Wednesday, January 1, 2014
In his short fantasy novel, “The Great Divorce” C.S. Lewis follows a man who is given the opportunity to travel to a fictitious “Heaven.” This “Heaven” includes both the saved (the “Solid People”) as well as the unsaved (“Ghosts,” who are residents of “the town” or Hell). In this fictional novel, even who are not saved are given the opportunity to visit this Heaven. Lewis, of course, tells his readers not to think that this conception of Heaven is in any way theologically-sound. The novel does provide us, however, with a great glimpse into a very basic (but often overlooked) aspect of our Christian lives-that is, how seemingly small decisions made every day will ultimately impact who we become, not only in this life but in eternity. In other words, every day decisions will ultimately impact our desires, our personality, and who it is that we become, in Christ. During one interaction between the main character and a member of the Solid People, we are told, “Not only this valley but all their earthly past will have been Heaven to those who are saved. Not only the twilight in that town, but all their life on Earth too, will then be seen by the damned to have been Hell.

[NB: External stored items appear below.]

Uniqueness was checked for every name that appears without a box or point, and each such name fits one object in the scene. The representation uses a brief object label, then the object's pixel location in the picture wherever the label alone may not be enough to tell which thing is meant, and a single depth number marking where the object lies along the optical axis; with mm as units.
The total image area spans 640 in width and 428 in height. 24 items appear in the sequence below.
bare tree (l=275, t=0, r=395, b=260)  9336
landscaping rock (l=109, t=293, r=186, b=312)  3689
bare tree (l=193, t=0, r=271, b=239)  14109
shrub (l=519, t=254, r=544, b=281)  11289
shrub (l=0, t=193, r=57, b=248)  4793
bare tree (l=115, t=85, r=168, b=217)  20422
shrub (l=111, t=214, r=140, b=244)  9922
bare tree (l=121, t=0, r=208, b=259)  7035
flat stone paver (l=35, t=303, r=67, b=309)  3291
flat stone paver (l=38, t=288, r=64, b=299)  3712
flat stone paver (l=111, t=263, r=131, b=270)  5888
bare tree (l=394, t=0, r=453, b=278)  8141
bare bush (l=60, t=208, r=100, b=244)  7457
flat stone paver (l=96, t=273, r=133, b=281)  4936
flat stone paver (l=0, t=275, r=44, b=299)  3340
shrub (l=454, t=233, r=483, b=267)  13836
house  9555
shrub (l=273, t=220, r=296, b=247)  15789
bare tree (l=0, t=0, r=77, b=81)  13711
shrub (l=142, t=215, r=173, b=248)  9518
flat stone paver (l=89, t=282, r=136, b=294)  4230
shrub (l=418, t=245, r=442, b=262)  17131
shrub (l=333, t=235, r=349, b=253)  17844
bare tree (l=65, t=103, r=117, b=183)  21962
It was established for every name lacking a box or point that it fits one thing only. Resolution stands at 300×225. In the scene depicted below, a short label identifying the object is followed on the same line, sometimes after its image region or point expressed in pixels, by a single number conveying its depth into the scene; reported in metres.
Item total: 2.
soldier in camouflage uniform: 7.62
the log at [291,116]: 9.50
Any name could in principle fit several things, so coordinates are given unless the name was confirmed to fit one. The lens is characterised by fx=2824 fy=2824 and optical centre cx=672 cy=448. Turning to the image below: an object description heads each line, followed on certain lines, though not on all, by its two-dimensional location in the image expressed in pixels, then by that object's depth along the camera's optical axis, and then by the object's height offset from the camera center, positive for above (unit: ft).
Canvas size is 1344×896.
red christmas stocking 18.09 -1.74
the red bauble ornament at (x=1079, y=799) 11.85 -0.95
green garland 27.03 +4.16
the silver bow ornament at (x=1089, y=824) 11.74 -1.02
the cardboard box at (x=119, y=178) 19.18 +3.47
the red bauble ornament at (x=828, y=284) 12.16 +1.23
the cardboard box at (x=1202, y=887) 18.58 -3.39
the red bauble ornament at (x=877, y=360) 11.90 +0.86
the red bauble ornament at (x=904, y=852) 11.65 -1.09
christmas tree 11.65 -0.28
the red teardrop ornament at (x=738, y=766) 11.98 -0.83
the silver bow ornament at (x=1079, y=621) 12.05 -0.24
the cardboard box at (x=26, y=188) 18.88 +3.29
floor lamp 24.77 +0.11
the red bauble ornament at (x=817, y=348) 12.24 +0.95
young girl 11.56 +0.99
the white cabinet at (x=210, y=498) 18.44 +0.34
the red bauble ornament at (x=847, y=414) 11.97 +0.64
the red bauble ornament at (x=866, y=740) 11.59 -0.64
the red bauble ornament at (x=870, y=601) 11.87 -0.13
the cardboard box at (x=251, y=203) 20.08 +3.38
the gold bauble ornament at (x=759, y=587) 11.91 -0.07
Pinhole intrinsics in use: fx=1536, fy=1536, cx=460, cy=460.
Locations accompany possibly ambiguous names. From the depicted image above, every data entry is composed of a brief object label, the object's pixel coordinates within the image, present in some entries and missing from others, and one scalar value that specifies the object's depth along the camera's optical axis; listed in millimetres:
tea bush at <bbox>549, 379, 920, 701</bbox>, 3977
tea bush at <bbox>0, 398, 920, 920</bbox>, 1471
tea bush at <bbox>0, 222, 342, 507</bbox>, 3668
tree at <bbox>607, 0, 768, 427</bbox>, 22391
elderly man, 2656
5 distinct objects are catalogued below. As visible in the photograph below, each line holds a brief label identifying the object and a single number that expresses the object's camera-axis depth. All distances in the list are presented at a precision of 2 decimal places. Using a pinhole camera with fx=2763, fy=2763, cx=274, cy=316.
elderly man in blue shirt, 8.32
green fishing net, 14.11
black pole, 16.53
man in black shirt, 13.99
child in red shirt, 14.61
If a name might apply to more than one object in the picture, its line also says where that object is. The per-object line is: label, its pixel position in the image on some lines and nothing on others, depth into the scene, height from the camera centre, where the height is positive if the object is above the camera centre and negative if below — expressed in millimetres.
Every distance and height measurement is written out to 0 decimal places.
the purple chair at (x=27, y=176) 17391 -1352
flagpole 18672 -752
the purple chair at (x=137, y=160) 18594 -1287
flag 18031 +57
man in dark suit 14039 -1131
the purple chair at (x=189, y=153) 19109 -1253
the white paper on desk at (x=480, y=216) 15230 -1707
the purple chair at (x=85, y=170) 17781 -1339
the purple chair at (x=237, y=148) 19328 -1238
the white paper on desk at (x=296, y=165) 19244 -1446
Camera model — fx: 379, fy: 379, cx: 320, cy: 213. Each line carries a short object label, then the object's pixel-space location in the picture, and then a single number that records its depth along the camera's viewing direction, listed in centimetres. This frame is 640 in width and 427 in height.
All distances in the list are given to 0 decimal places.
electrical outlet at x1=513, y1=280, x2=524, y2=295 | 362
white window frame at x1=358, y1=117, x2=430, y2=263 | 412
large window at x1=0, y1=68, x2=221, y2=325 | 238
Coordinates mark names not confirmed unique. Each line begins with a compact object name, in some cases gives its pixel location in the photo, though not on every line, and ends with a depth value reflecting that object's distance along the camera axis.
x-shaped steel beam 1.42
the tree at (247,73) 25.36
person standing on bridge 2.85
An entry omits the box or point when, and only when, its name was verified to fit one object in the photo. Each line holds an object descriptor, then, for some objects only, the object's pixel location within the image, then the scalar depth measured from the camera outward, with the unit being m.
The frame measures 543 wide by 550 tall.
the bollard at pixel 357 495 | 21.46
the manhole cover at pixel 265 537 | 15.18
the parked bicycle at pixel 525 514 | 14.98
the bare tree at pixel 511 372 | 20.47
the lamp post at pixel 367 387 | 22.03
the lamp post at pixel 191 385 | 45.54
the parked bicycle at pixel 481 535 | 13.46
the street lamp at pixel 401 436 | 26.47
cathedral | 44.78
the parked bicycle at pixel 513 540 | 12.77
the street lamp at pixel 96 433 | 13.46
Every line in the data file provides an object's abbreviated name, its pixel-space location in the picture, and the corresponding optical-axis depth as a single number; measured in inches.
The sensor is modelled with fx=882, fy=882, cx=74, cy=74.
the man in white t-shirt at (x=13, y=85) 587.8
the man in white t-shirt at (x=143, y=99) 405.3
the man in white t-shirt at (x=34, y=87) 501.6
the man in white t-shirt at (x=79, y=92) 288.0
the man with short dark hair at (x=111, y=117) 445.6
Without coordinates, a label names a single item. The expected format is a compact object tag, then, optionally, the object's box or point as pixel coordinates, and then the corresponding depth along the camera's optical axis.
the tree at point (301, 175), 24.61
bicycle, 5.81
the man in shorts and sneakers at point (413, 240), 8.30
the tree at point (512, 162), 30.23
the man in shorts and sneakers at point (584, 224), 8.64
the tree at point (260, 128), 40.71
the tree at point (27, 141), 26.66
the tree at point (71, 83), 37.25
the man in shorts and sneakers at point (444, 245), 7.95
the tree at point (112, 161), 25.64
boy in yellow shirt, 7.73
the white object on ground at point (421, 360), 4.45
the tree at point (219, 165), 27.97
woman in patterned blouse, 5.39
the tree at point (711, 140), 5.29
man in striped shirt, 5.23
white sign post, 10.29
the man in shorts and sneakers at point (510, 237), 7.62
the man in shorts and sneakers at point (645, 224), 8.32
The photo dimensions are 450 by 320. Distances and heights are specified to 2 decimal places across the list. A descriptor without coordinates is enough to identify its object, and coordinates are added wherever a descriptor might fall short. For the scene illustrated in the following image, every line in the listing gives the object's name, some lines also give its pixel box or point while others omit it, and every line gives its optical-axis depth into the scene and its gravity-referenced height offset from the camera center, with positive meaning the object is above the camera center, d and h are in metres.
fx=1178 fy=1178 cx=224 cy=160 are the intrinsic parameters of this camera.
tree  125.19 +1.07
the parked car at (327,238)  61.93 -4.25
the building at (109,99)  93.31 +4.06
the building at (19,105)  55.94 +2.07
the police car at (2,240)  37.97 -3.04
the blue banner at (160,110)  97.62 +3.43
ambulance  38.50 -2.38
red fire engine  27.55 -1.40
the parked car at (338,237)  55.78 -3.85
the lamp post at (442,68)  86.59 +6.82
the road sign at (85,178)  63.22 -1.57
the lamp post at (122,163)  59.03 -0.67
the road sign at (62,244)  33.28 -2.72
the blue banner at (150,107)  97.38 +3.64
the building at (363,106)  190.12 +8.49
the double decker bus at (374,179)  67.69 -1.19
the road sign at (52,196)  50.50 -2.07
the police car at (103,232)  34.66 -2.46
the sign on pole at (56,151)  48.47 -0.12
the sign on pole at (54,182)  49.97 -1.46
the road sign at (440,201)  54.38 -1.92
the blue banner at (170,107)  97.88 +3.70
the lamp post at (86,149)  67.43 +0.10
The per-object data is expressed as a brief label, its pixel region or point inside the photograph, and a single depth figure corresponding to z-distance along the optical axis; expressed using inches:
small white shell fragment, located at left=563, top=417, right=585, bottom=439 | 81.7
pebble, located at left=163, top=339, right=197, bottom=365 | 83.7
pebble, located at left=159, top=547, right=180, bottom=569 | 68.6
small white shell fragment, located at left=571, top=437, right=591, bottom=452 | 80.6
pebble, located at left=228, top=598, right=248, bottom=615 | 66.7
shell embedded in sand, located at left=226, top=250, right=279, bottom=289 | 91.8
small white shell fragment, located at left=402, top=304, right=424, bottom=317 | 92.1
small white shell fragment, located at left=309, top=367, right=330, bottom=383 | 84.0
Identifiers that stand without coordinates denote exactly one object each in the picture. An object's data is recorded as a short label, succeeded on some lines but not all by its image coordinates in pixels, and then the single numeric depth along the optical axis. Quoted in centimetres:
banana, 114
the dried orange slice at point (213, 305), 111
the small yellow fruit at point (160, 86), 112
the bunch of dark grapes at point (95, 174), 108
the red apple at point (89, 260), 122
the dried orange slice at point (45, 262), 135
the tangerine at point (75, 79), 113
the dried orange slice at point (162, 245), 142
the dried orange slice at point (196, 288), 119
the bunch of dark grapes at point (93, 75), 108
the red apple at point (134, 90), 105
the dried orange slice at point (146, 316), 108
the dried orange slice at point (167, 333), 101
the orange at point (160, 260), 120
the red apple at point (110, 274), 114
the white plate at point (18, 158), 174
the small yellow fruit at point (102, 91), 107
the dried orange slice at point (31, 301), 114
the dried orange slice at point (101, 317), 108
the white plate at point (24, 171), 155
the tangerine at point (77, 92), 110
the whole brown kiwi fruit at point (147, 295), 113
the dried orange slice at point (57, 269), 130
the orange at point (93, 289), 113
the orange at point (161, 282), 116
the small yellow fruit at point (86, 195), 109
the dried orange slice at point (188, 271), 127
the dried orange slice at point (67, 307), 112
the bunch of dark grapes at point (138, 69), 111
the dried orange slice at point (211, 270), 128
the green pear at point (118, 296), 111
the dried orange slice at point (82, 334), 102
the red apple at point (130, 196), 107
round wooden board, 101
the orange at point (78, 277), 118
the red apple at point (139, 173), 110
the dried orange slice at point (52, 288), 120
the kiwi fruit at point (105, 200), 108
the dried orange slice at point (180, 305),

That is what mortals misunderstand. They say of some temporal suffering ,”No future bliss can make up for it,” not knowing that Heaven, once attained, will work backwards and turn even that agony into a glory. And of some sinful pleasure they say, “Let me have but this and I’ll take the consequences”: little dreaming how damnation will spread back and back into their past and contaminate the pleasure of the sin. Both processes begin even before death. The good man’s past begins to change so that his forgiven sins and remembered sorrows take on the qualify of Heaven; the bad man’s past already conforms to his badness and is filled only with dreariness.” C.S. Lewis, Great Divorce, Page 69. As we grieve the death of our child, will we renew ourselves, day after day, in the promises of Hope found in scripture so that, by reason of years of practice, it becomes second nature to us? Are we taking the necessary (seemingly insignificant) mundane steps to steep ourselves in the encouragement of fellow believers? As Lewis notes, the consequences of these daily decisions have eternal consequences.